## Tareas
1 > Según el fragmento sobre Un cuarto propio, ¿qué bebían los hombres y qué bebían las mujeres en el comedor?
2 > Retoma el fragmento sobre Un cuarto propio y sigue escribiéndolo a partir de su última oración.

## Fragmento de página
***

En Un cuarto propio, Virginia Woolf nos cuenta de la situación de las mujeres en las universidades inglesas a finales del siglo XIX y comienzos del XX. A tal fin relata sus experiencias ambientadas en una universidad ficticia, Oxbridge. Nos enteramos que para entrar a una biblioteca necesitaban ir acompañadas de un profesor o, en su defecto, provistas de una carta de presentación; en el comedor, los hombres bebían vino y las mujeres agua. Más adelante reflexiona en el rol de la mujer a lo largo de los siglos como “un espejo” donde, en virtud de su ausencia, los hombres ven su imagen dos veces agrandada y, entre otros, cita a Napoleón y Mussolini, que enfatizan en la inferioridad de las mujeres –porque si ellas no lo fueran ellos no serían superiores–. El nudo de su ensayo es la conclusión que da origen al título: a lo largo de la historia las mujeres han tenido menos libertad intelectual que los hijos de los esclavos atenienses. Escrito diez años después de que las mujeres obtuvieran el derecho a voto en el Reino Unido, Virginia Wolf nos demuestra que, en su momento -y quizás también en este- la única manera de salvaguarda segura para una escritora seguía siendo dinero y un cuarto propio.

***

## Datos proporcionados
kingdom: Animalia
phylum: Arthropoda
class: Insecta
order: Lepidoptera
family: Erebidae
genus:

***

## Respuestas esperadas
1 > Los hombres bebían vino y las mujeres, agua.

2 >
En el siglo V antes de Cristo, Eurípides transmitió en muchas de sus tragedias, cómo los hombres, espejo de los dioses, ejercían la violencia de género, entre otras: Medea, Las troyanas y su continuación, Hécuba. La trama de las dos últimas es simple en crueldad. Tras la derrota de Troya, los griegos arrojan desde lo alto de la muralla al hijo de Héctor y Andrómaca y sortean a las cautivas de alto rango: Andrómaca para el hijo de Aquiles, Neoptólemo; Casandra para Agamenón. La reina Hécuba, que había perdido varios hijos en la guerra, fue asignada, junto con la hija Políxena, como esclava de Ulises. Implacable, Neoptólemo exige el sacrificio de Políxena sobre la tumba de su padre. La escena sacrificial pareciera haber sido escrita por Virginia Woolf, la joven se abre el peplo y ofrece su cuello, luego de ser degollada y, en su último estertor, lo vuelve a cerrar “ocultando lo que es menester a la mirada de los varones”.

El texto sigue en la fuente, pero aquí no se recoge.